In the meantime, Washington state is suing to block the merger. And the deal is under scrutiny from the Federal Trade Commission and several state attorneys general over antitrust concerns.
Albertsons and Kroger say the retail food market is changing, and joining forces will help them keep up.
“In many instances, you now see supermarkets competing with non-supermarkets in the food space,” said Bobby Gibbs, a consultant at OliverWyman.
Non-supermarkets like Walmart and Amazon and even dollar stores are capturing more of our grocery spending. But if you look at the number of supermarkets across the country, Kroger and Albertsons are still two of the largest chains.
“Combining these two giants, if you would, is going to give them a formidable place in the marketplace,” said Phil Lempert, a food industry analyst.
He said the acquisition would give Kroger more size and scale.

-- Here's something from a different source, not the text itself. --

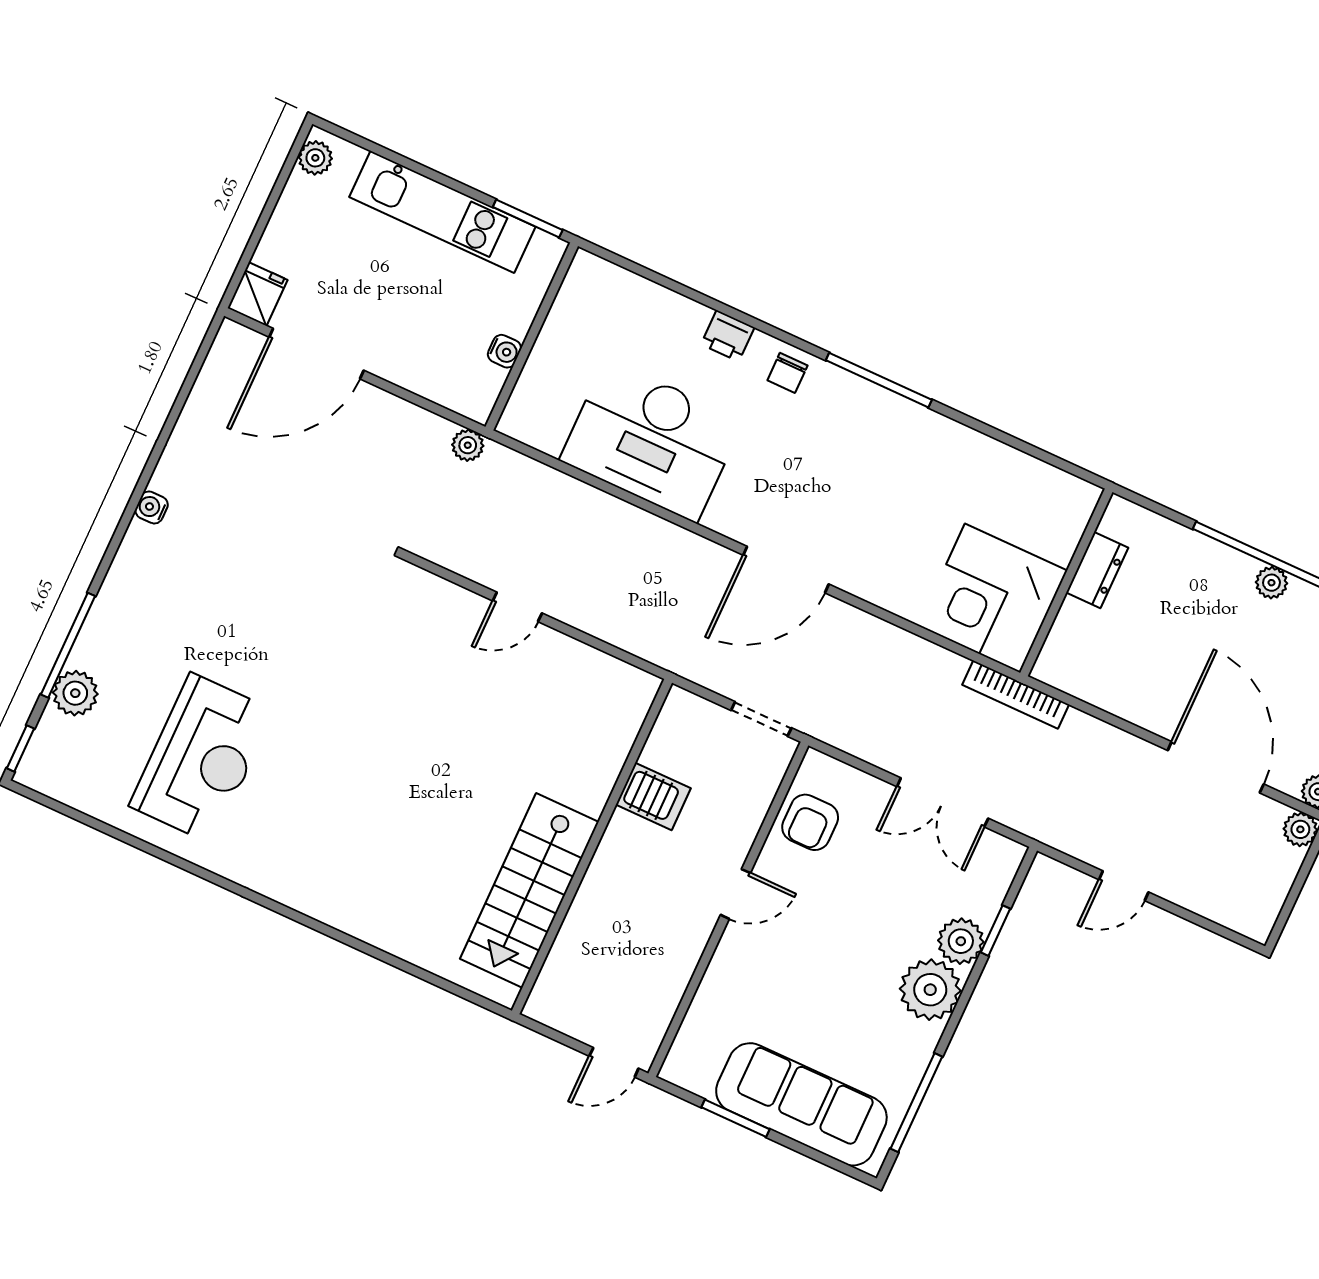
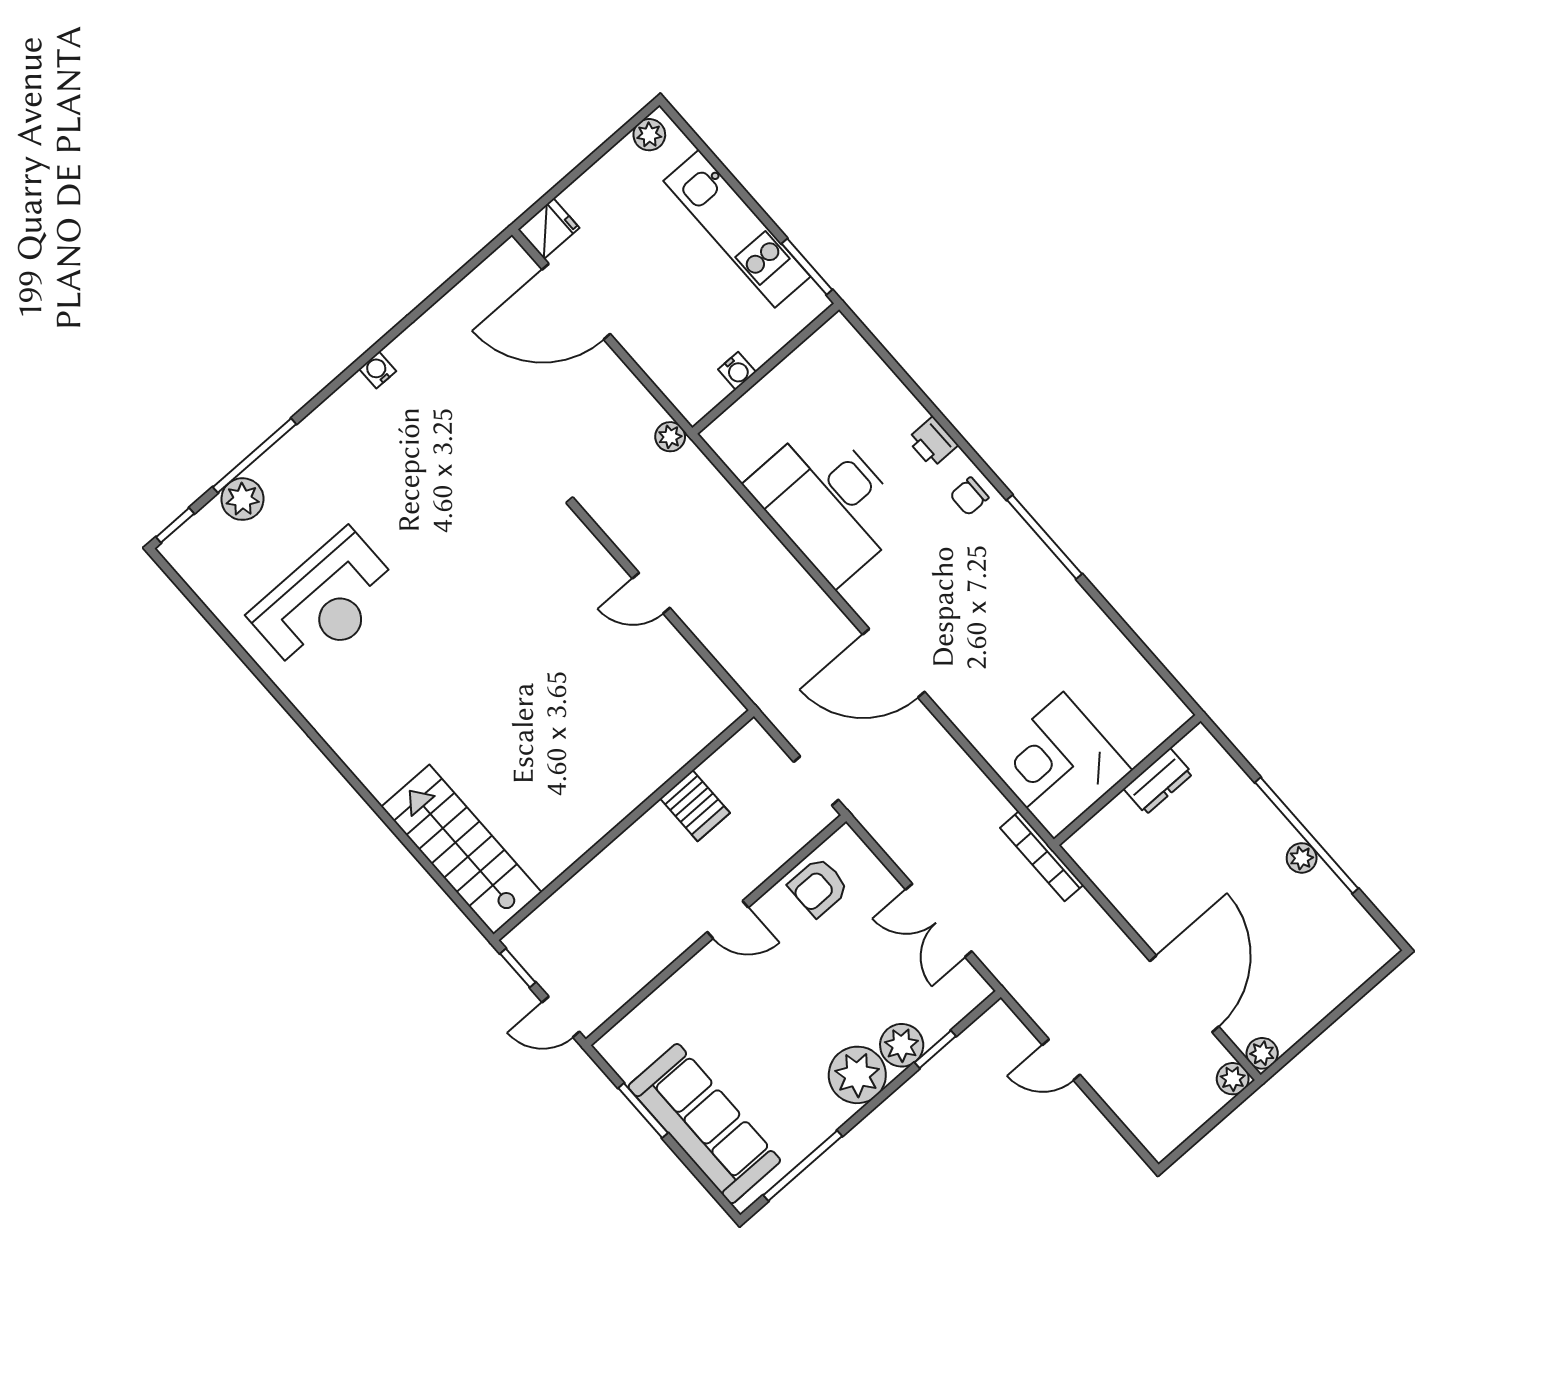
stairs: (529, 890) -> (461, 849), moved, turned 90
window: (550, 1033) -> (518, 968), added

It would also make its apps and websites more attractive to advertisers.
Additionally, it would increase the company’s negotiating power with brands, said Claire Kelloway with the Open Markets Institute.
“To say, ‘Look, you want to be on our shelves, you need to give us a lower price,'” she said.
Kelloway said there’s a reason so many Western states are urging the FTC to block the merger. That’s where Kroger and Albertsons are especially dominant.
“It’s just the simple logic of competition,” she said. “If you’re the one game in town, are you really going to be trying to offer those doorbusting prices or coupons?”
In some small towns, you might have a Kroger Smith’s grocery at one end of Main Street and an Albertsons Safeway on the other. But maybe not a Walmart or the option to order groceries from Amazon.